**DATASET EXCERPTS:**
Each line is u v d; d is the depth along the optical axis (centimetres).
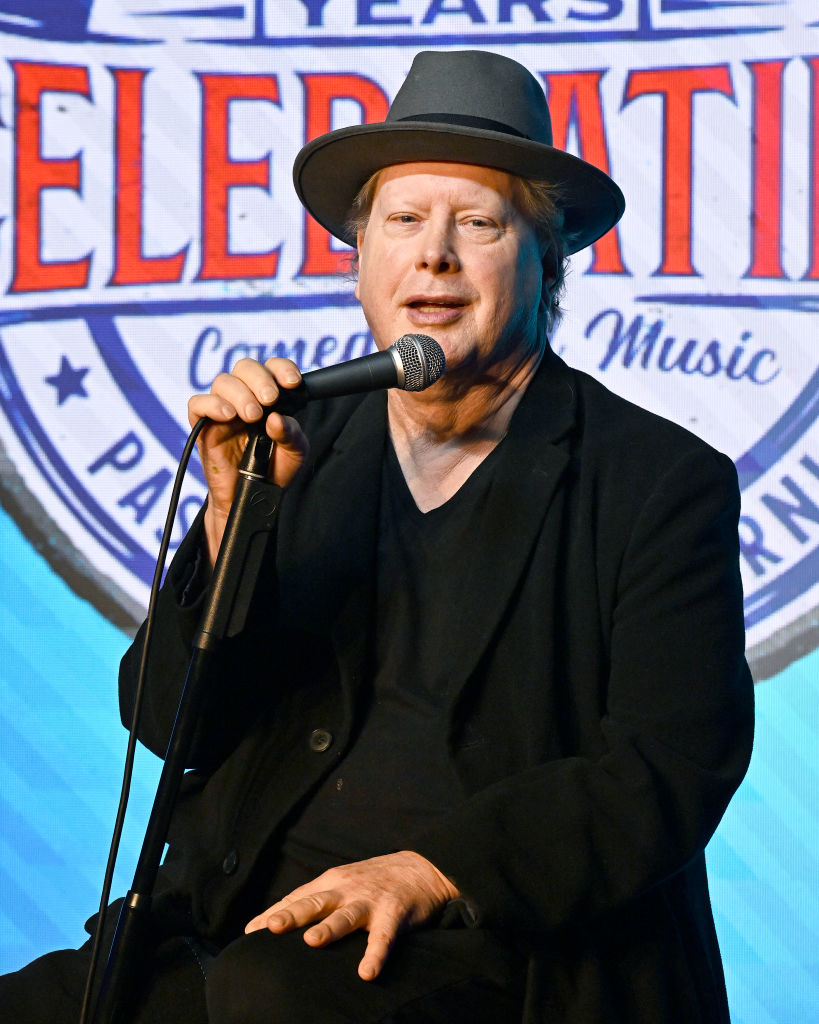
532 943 419
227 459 441
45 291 846
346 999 372
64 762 830
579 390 531
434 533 505
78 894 824
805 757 789
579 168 509
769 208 809
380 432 533
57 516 838
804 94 808
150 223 848
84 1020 400
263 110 846
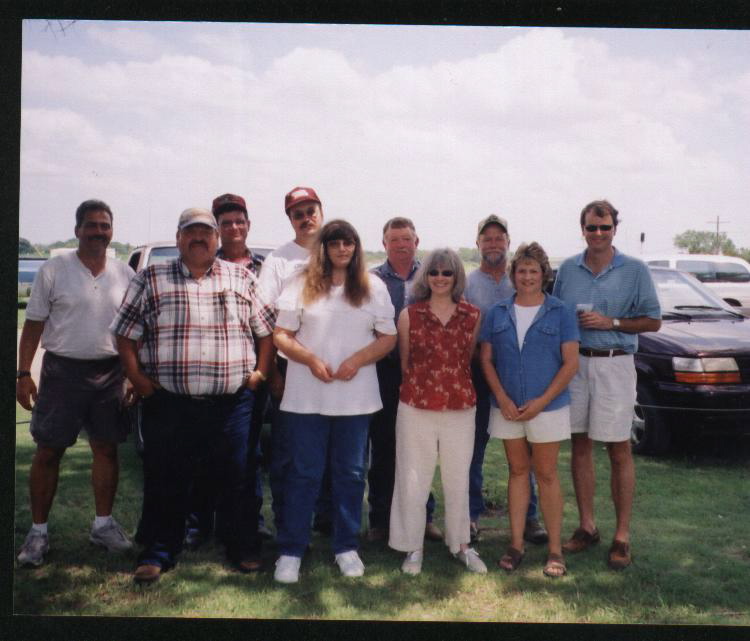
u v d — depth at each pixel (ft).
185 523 13.25
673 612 11.74
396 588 12.55
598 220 13.57
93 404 13.33
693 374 18.80
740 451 21.11
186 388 12.44
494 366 13.37
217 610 11.73
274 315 13.26
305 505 12.95
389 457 14.39
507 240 14.74
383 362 14.16
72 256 13.17
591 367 13.65
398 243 14.42
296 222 14.10
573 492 17.74
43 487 13.34
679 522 15.61
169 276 12.54
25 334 13.12
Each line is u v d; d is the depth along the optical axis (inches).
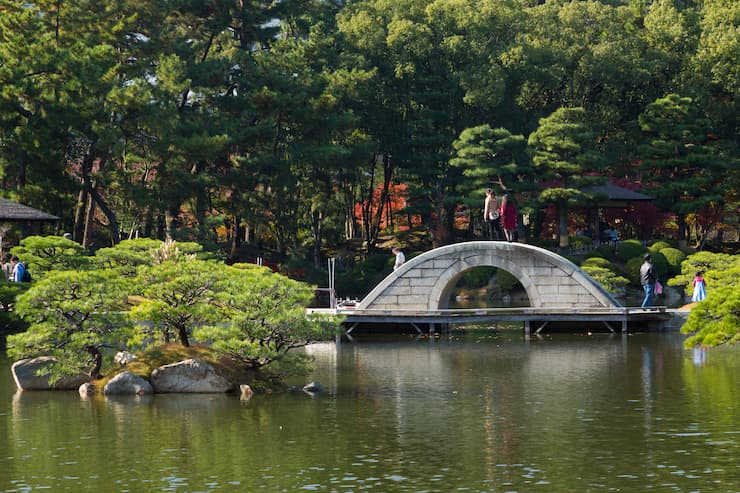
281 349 1312.7
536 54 3597.4
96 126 2559.1
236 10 3299.7
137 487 786.2
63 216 3154.5
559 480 795.4
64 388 1254.3
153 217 2994.6
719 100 3959.2
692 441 924.0
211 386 1218.6
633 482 786.8
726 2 4106.8
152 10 2997.0
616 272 3255.4
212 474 821.9
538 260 2043.6
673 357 1568.7
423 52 3585.1
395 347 1791.3
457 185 3567.9
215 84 3102.9
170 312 1218.6
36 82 2544.3
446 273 2047.2
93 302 1205.1
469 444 925.8
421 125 3503.9
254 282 1243.8
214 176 2955.2
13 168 2699.3
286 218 3184.1
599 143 3959.2
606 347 1739.7
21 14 2536.9
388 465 848.3
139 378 1216.8
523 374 1393.9
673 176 3720.5
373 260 3383.4
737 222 4109.3
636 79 3710.6
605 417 1048.2
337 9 4050.2
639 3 4318.4
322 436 963.3
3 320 1753.2
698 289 2084.2
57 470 839.1
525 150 3442.4
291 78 3181.6
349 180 3654.0
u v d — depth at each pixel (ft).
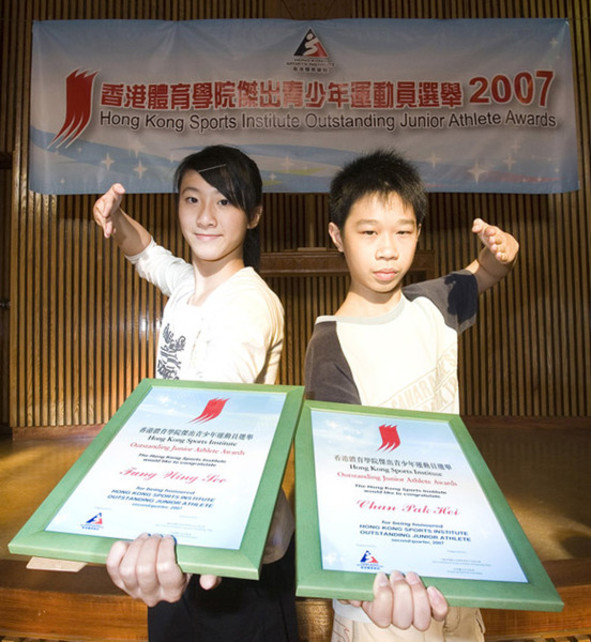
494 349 17.35
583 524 8.05
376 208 4.21
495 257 4.74
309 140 13.96
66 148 13.76
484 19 14.02
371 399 4.19
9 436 16.51
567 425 17.10
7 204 17.19
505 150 14.02
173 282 4.63
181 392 3.24
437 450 3.15
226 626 3.60
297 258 14.17
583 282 17.30
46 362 16.34
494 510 2.80
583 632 5.83
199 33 13.89
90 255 16.60
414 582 2.36
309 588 2.38
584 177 17.28
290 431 2.95
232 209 3.91
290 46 13.92
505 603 2.38
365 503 2.77
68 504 2.60
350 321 4.47
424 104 13.98
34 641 5.77
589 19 16.99
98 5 16.40
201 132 13.89
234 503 2.59
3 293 17.16
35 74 13.76
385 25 13.97
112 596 5.77
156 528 2.48
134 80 13.85
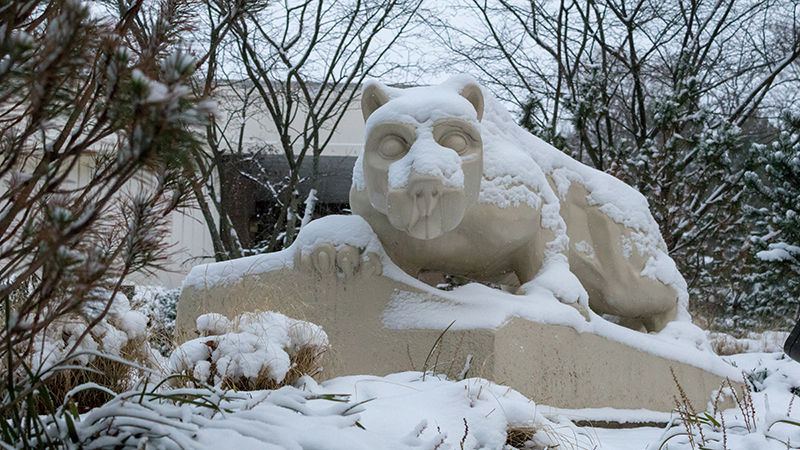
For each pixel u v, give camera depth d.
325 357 4.53
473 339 4.75
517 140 5.79
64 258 1.91
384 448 2.83
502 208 5.11
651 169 12.95
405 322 5.01
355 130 16.86
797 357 4.36
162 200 2.29
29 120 2.01
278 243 15.48
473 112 4.64
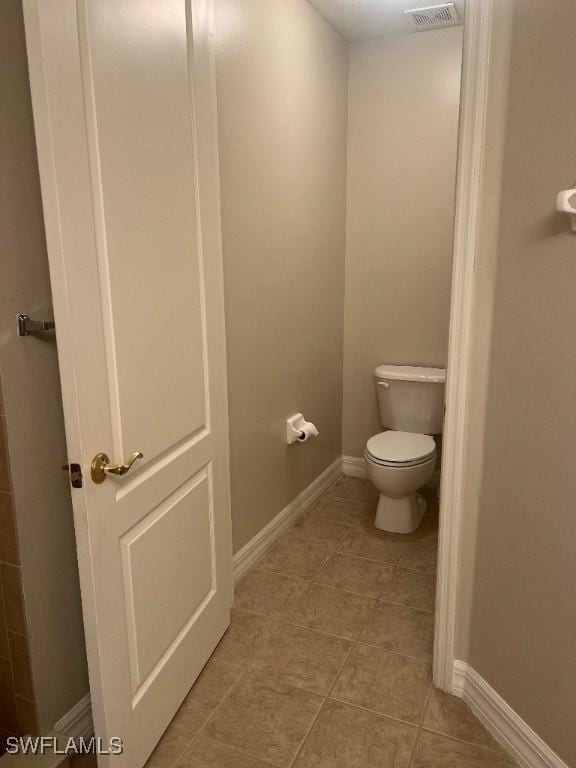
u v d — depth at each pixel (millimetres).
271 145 2383
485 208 1482
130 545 1421
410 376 3021
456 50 2887
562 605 1360
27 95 1314
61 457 1494
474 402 1591
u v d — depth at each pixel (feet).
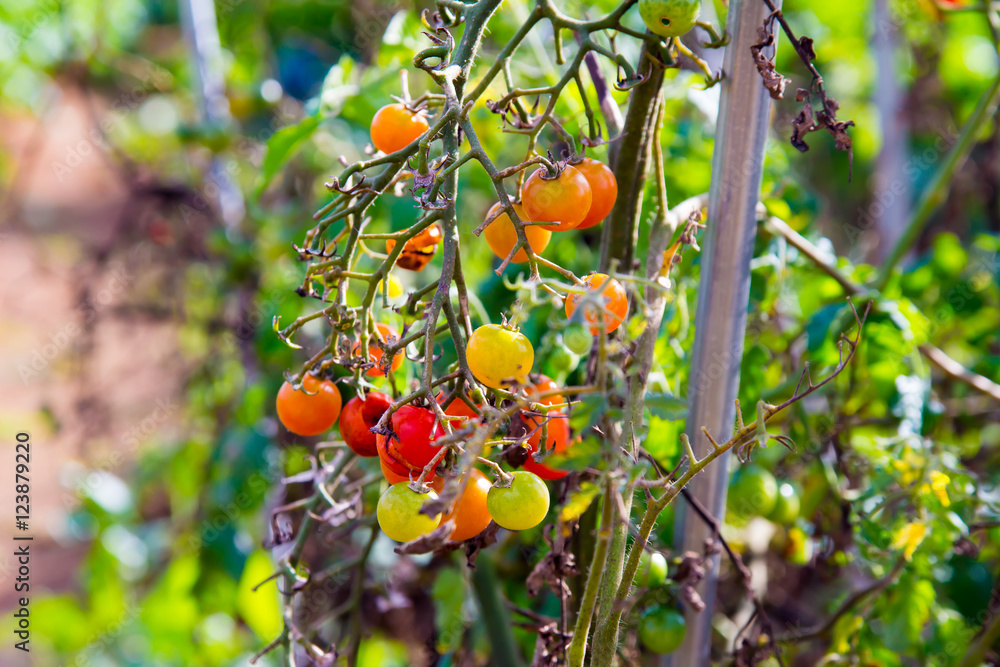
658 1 2.68
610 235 2.98
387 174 2.64
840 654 3.34
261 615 4.72
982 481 4.03
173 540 5.65
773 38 2.76
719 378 3.00
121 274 6.06
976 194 5.59
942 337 4.39
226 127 5.00
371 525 3.24
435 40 2.67
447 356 3.37
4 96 7.24
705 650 3.12
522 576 3.89
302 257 2.68
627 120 2.89
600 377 2.43
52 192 9.20
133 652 5.00
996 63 5.92
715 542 3.05
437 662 3.82
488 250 4.37
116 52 6.39
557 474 2.74
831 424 3.49
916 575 3.28
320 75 5.77
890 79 4.93
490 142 3.95
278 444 4.61
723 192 2.92
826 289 3.59
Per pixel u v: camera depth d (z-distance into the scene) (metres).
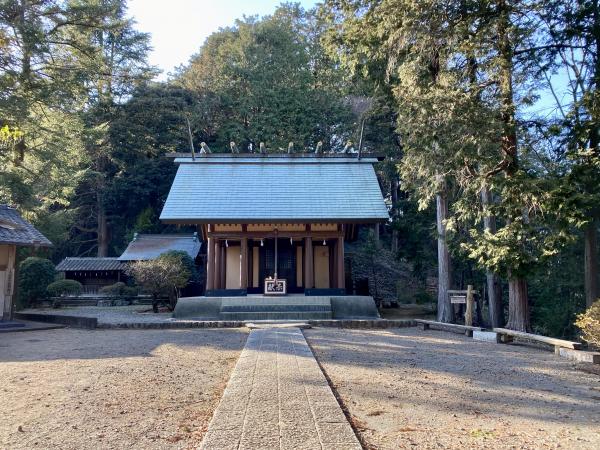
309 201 20.00
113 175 40.16
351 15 15.62
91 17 21.84
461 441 4.39
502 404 5.80
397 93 13.33
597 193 10.52
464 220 13.48
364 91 26.64
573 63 12.03
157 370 7.67
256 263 22.64
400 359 8.96
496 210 11.64
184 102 38.56
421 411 5.40
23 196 20.56
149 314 19.86
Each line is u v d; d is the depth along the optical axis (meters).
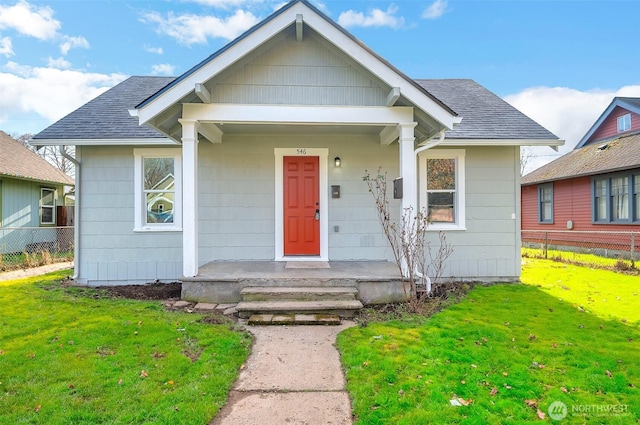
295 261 7.16
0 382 3.02
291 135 7.38
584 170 13.00
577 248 13.62
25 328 4.34
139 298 5.99
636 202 11.41
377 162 7.45
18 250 12.32
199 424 2.48
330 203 7.41
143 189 7.32
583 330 4.34
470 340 4.01
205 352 3.69
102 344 3.85
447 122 5.35
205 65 5.12
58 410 2.61
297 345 3.97
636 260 10.70
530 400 2.79
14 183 12.42
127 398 2.77
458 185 7.46
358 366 3.37
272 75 5.58
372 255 7.39
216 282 5.58
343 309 4.96
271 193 7.37
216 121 5.50
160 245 7.32
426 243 7.44
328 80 5.64
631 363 3.42
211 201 7.29
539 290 6.59
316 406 2.76
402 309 5.27
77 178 7.20
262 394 2.94
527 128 7.51
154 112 5.10
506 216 7.51
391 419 2.54
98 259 7.23
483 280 7.44
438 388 2.94
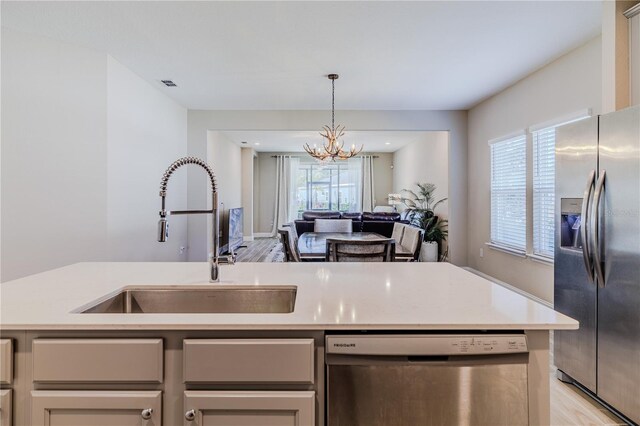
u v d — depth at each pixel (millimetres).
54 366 1005
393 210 9867
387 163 10977
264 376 1016
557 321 1037
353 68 3789
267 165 10891
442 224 6172
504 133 4488
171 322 1016
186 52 3418
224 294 1488
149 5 2598
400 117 5516
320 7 2613
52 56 3156
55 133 3184
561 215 2230
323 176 11062
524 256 4008
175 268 1812
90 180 3383
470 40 3119
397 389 1022
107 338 1025
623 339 1791
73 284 1469
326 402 1027
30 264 3068
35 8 2639
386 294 1316
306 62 3639
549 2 2527
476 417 1027
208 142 5738
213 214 1522
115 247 3643
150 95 4352
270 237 10773
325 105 5242
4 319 1029
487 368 1030
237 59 3562
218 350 1014
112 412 1012
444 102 5098
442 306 1171
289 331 1034
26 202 3053
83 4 2586
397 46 3234
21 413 1013
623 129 1783
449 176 5551
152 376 1017
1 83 2945
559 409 1970
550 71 3611
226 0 2523
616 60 2182
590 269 1962
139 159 4105
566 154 2188
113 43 3230
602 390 1923
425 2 2535
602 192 1895
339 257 2361
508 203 4410
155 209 4500
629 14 2148
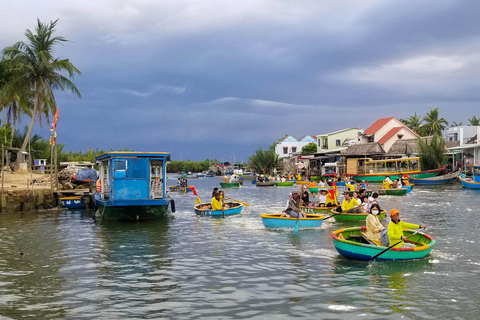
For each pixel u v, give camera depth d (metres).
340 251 11.67
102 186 23.48
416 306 8.03
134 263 11.79
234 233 16.56
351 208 19.52
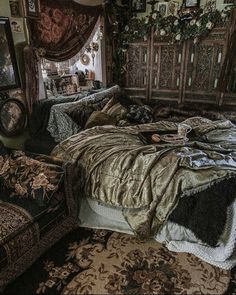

**REQUIRED WORK:**
Scan the records above. Return every line with "pixel" in it.

**RESPONSE AREA:**
u v d — depth at each pixel (ft).
u v d — depth at each pixel (ft).
For each pixel u v, give camera depth d.
u v d — depth at each pixel (millimetres).
u v d — depth at each pixel (feet).
Per pixel u v: camera depth d (z-distance into the scene) (metres).
u v d — depth at each pixel (millimetres).
For each pixel u v, give camera depth d (metres).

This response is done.